Vučić bewegt sich in letzter Zeit auf einem schmalen Grat zwischen einer Annäherung an die EU - seine Bewerbung um die Mitgliedschaft in der Union hat durch das Versprechen des Zugangs zu Lithium einen gewissen Auftrieb erhalten - und Serbiens historischer Sympathie für Russland. Der Präsident hat die Verhängung von Sanktionen seit dem Einmarsch von Präsident Putin in der Ukraine im Jahr 2022 wiederholt ausgeschlossen.
Das "am meisten politisierte" Bergbauprojekt der Welt
In einem Gespräch mit Euronews im Dezember behauptete Chad Blewitt, Rio Tintos Geschäftsführer des Jadar-Projekts - der in dem Film vorkommt -, dass das geplante Bergwerk Gegenstand einer "gut finanzierten, konzertierten Desinformationskampagne" gewesen sei, die darauf abzielte, "Angst zu schüren und die Menschen zu verängstigen", was die potenziellen Auswirkungen auf die Umwelt und die Gesundheit betraf.

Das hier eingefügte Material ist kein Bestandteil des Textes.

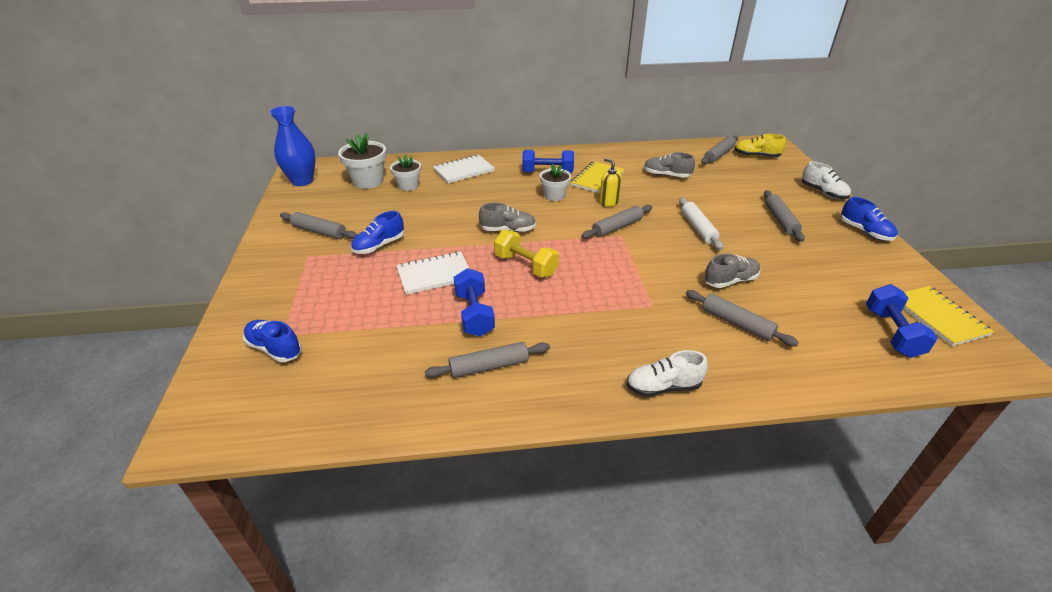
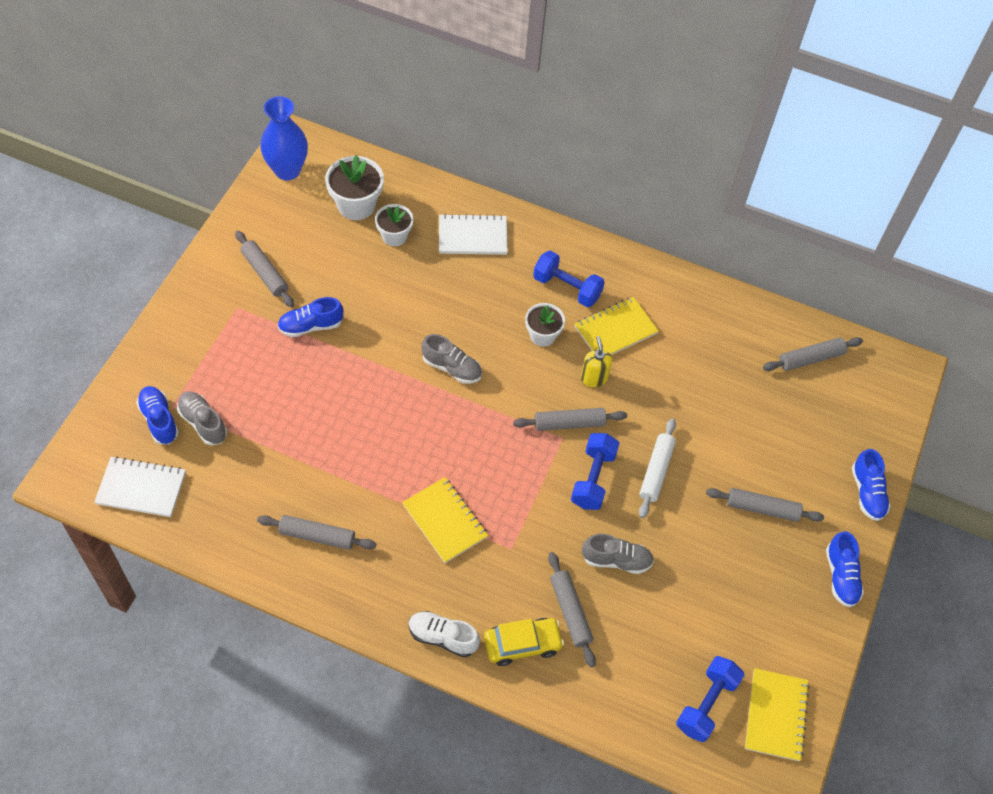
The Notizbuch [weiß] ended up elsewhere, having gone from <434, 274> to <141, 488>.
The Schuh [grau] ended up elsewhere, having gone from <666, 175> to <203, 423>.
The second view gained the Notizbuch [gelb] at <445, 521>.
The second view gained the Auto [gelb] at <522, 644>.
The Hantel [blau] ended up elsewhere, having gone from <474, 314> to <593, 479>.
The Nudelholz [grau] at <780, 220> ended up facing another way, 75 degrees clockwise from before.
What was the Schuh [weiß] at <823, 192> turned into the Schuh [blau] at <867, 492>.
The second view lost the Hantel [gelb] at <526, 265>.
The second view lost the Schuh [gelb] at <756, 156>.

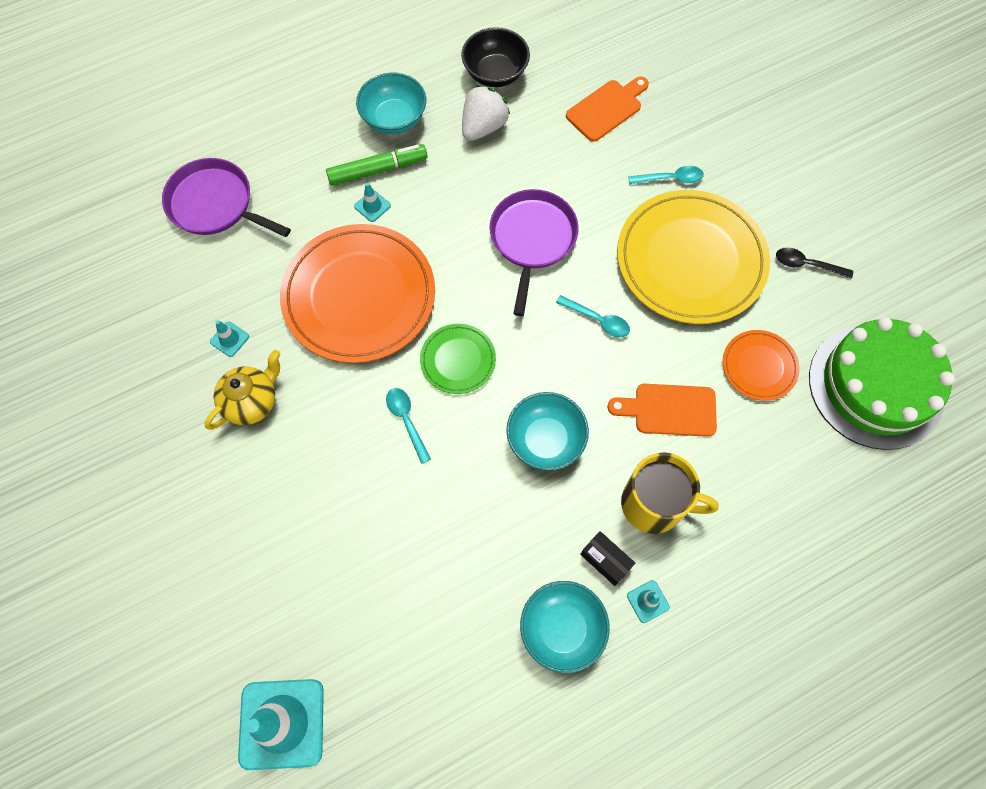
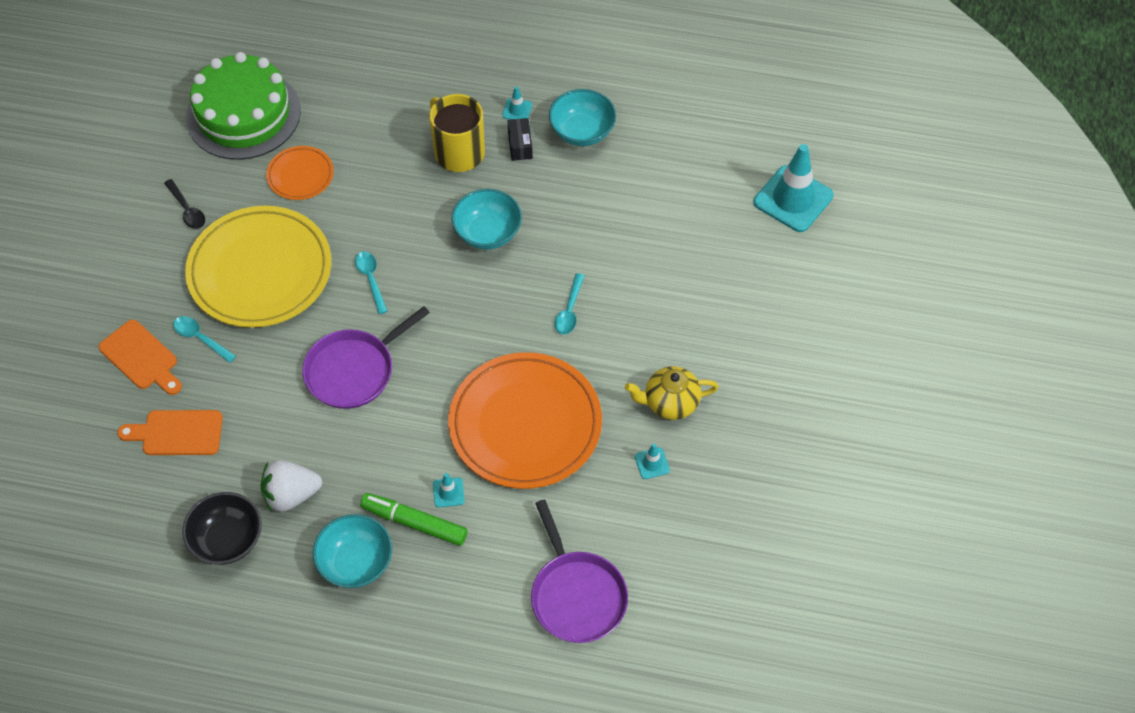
The Schneidebrett [orange] ended up elsewhere, having gone from <669, 410> to <141, 358>.
The second view lost the Teller [grün] at <458, 360>.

Aleksandar Matković, ein prominenter Aktivist gegen die Lithiummine, der wie Akteure auf beiden Seiten des Streits anonyme Morddrohungen erhalten hat, kritisierte die Filmemacher dafür, dass sie die Äußerungen einer älteren Dame herausgegriffen haben, die die Meinung vertrat, dass die örtlichen Demonstranten vom Ausland finanziert würden.
Vučić selbst hat ähnliche Behauptungen aufgestellt, aber nicht mit dem Finger auf Russland, sondern auf die EU und die USA gezeigt. Rackete wies darauf hin, dass es in postkommunistischen Ländern, einschließlich Russland selbst, "ein sehr gängiges Vorgehen" sei, wenn Regierungen Kritiker beschuldigten, ausländische Agenten zu sein.

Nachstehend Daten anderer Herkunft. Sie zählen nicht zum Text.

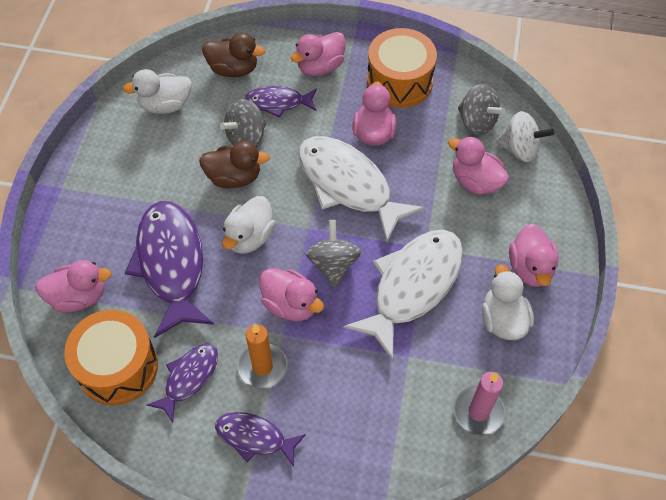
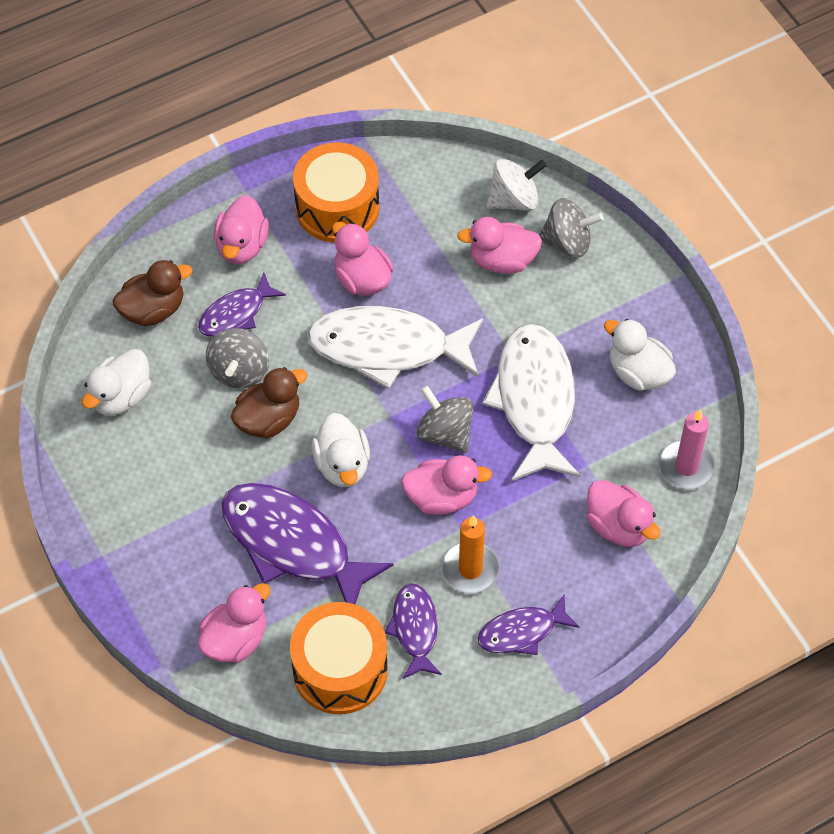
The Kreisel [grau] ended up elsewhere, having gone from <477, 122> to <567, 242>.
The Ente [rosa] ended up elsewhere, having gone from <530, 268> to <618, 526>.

Julia Poliscanova, die bei der grünen Gruppe Transport & Environment die Arbeit zu Elektrofahrzeugen und Lieferketten leitet, schlug vor, die Bedenken über einen möglichen Mangel an staatlicher Aufsicht durch die Überwachung durch Dritte im Rahmen der Initiative for Responsible Mining Assurance (IRMA) zu zerstreuen, die neben Bergbauunternehmen auch die Zivilgesellschaft und Arbeitnehmergruppen einbezieht.
Jones räumte ein, dass die Argumentation nicht allein auf wissenschaftlicher Grundlage gewonnen werden könne. "Dieses Projekt ist das am stärksten politisierte Bergbauprojekt der Welt, und es ist unmöglich, die Wissenschaft von der Politik und der Geopolitik zu trennen", sagte er.

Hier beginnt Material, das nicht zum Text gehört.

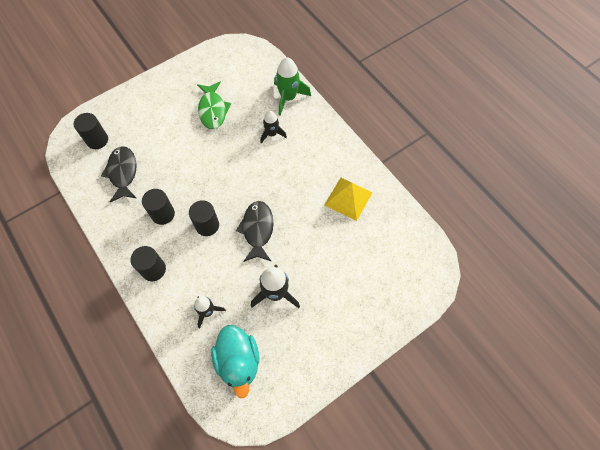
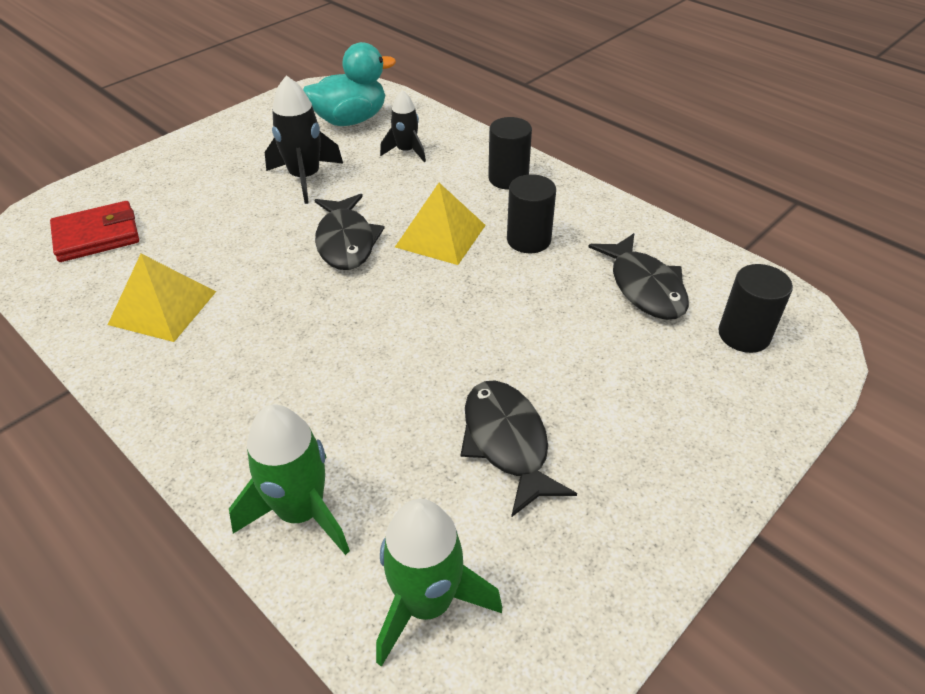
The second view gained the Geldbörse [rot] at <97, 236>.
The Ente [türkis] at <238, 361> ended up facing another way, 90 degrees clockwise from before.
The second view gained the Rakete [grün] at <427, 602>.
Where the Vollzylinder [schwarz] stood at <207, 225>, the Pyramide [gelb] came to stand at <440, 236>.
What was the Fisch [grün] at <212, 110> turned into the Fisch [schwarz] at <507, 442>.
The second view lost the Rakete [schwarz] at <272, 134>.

Hildegarde Bentele, parlamentarische Berichterstatterin für die EU-Strategie für kritische Rohstoffe, sagte, die Zukunft der Mine sei eine souveräne, demokratische Entscheidung" für Serbien. "Ich kann Ihnen nur aus meinem Land sagen, dass wir Batterien wollen", sagte sie. "Unsere jungen Leute wollen nicht in der Landwirtschaft arbeiten - sie wollen hochqualifizierte Arbeitsplätze und sie wollen an dieser Zukunftstechnologie teilhaben."